O CAMINHO DA SERPENTE

"Reconhecer a verdade como verdade, e ao mesmo tempo como erro; viver os contrários, não os aceitando; sentir tudo de todas as maneiras, e não ser nada, no fim, senão o entendimento de tudo [...]".

"Ela atravessa todos os mistérios e não chega a conhecer nenhum, pois lhes conhece a ilusão e a lei. Assume formas com que, e em que, se nega, porque, como passa sem rasto recto, pode deixar o que foi, visto que verdadeiramente o não foi. Deixa a Cobra do Éden como pele largada, as formas que assume não são mais que peles que larga.
E quando, sem ter tido caminho, chega a Deus, ela, como não teve caminho, passa para além de Deus, pois chegou ali de fora"

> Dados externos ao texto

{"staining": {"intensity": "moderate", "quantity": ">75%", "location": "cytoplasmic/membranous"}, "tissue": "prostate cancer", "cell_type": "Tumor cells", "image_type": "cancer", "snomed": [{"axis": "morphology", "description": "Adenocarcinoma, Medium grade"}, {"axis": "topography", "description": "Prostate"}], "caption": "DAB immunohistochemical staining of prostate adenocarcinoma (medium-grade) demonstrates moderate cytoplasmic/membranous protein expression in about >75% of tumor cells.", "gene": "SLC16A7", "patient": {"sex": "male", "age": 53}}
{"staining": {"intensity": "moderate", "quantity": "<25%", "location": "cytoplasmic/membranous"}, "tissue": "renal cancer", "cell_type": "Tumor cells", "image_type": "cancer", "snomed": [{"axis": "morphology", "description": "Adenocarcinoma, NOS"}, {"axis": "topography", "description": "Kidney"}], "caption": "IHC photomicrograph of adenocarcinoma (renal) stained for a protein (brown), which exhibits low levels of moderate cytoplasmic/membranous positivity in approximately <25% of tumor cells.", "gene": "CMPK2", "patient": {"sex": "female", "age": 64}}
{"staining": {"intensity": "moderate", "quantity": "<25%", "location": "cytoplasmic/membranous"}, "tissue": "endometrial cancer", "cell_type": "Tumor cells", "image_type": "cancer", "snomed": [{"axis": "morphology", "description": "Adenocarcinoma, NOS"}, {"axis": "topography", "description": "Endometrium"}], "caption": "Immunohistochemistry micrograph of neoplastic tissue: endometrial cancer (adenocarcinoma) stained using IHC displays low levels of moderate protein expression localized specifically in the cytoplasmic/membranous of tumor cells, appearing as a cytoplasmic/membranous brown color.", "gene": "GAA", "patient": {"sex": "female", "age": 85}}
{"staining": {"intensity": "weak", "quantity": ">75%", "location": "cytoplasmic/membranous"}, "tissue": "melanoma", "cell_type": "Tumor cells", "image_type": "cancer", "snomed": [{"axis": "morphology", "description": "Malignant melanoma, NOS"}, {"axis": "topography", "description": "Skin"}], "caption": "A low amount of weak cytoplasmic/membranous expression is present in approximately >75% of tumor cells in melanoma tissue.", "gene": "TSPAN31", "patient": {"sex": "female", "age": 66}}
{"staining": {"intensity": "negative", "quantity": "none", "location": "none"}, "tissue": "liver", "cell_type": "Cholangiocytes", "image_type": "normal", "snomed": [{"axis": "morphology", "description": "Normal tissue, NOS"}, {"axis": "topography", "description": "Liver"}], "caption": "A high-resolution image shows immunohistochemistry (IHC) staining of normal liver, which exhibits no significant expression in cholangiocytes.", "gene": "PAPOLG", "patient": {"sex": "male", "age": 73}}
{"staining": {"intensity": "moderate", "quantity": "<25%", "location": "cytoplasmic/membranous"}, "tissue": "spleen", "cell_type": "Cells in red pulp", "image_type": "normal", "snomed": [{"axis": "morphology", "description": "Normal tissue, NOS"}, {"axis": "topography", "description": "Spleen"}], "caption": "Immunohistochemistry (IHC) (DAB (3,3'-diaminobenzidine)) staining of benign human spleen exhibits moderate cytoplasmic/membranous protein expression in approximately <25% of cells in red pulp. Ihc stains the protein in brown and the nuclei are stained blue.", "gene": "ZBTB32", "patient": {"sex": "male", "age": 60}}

- Fernando Pessoa, O Caminho da Serpente

Saúde, Irmãos ! É a Hora !


sexta-feira, 21 de dezembro de 2007

À Queima-Roupa

I - Todo o desejo visa o Infinito. Morre e ressuscita de o não atingir.

II - O Infinito trespassa o mundo nos sexos corações incendiados dos amantes.

III - Mal dos amantes que se não penetram até ao Infinito.

IV - Vestida do mínimo indispensável para ficar nua, a Terra atrai a si o Céu com um falo em chamas.

V - Amo-te tanto que nem céu nem inferno me separariam de ti. Nenhum deus criaria o mundo se em nós houvesse reparado.

VI - Superar o desejo pelo seu incêndio extremo. Volver o fogo em luz. E partir para o que nunca deixámos.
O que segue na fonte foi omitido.